Another study by Chang et al reported 6 patients with AA involving more than 50% of the scalp, responded favorably with intralesional corticosteroids.21 Recurrence was none in group I patches.The mean grading score in the study patches treated with PRP at first follow-up was 1.07; at second, 1.33; at third, 1.90 and at fourth follow-up was 2.63.
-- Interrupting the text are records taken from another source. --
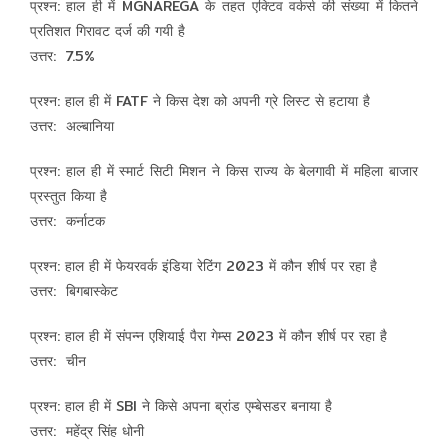
प्रश्न: हाल ही में MGNAREGA के तहत एक्टिव वर्कर्स की संख्या में कितने
प्रतिशत गिरावट दर्ज की गयी है
उत्तर: 7.5%
प्रश्न: हाल ही में FATF ने किस देश को अपनी ग्रे लिस्ट से हटाया है
उत्तर: अल्बानिया
प्रश्न: हाल ही में स्मार्ट सिटी मिशन ने किस राज्य के बेलगावी में महिला बाजार
प्रस्तुत किया है
उत्तर: कर्नाटक
प्रश्न: हाल ही में फेयरवर्क इंडिया रेटिंग 2023 में कौन शीर्ष पर रहा है
उत्तर: बिगबास्केट
प्रश्न: हाल ही में संपन्न एशियाई पैरा गेम्स 2023 में कौन शीर्ष पर रहा है
उत्तर: चीन
प्रश्न: हाल ही में SBI ने किसे अपना ब्रांड एम्बेसडर बनाया है
उत्तर: महेंद्र सिंह धोनी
On treatment with PRP (group II) after 3 months, grade 4 (excellent) response was seen in 4 (13.33%) patients and 11 (36.66%) showed grade 3 (good) response at fourth follow up, with the mean grade score of 2.63. Recently a randomized double bind, placebo and active controlled, half-head Italian study evaluated PRP in 45 patients of alopecia areata suggesting that PRP may serve as a safe and effective treatment option in AA, and calls for more extensive controlled studies with this method.22 Another American study used PRP in a single patient of alopeciaareata as mesotherapy, with good subjective results at 10- months follow-up.23

The mean grading score of 3.57 is significantly higher in group I patches as compared to group II (2.63) at fourth follow-up. The findings are comparable to an Indian study conducted by Ninama et al which reported 86.6% with grade 4 (excellent) response and 6.6%, grade 3 (good) response after 16 weeks of treatment withintralesional triamcinolone acetonide, while 26.6% with grade 4 (excellent) response and 46%, grade 3 (good) response on treatment with PRP and dermaroller.24

Another Indian study by Agrawal et al also reported the response of intralesional triamcinolone acetonide (33.3%) for the treatment of scalp AA to be better than with intralesional PRP therapy (3.33%).25 In a study by Shumez et al, PRP had an earlier response at the end of 6 weeks as compared to triamcinolone; however, this difference was statistically insignificant which is opposite to index study result.11

Atrophy and hypopigmentation was seen in 3 (10%) cases of group I while 1 (3.33%) in group II. The side effects can be minimized by increasing the duration between the successive injections.

After 6 months of treatment, 3 (10%) patients in group II showed recurrence while none in group I, despite the continuation of treatment. In an Italian study by Tosti et al, the relapse rate of 37.5% was observed with steroids.26

Intralesional triamcinolone acetonide proves to be better than PRP in the treatment of AA with faster recovery, minimum adverse effects and no recurrences.

CONCLUSION

Alopecia areata is a disease of sudden onset with male preponderance and characteristic yellow dots on dermoscopy. Patches treated with intralesional triamcinolone acetonide had higher mean grading score than the patches treated with intralesional PRP, at every follow-up. Recurrence was seen only in PRP treated patches. In our study, intralesional triamcinolone acetonide was more efficacious than intralesional PRP in the treatment of scalp alopecia areata with no recurrence and very few adverse effects like atrophy and hypopigmentation. To the best of our knowledge, it is the first study in which two different treatment modalities were used on two different scalp AA patches of the same individual.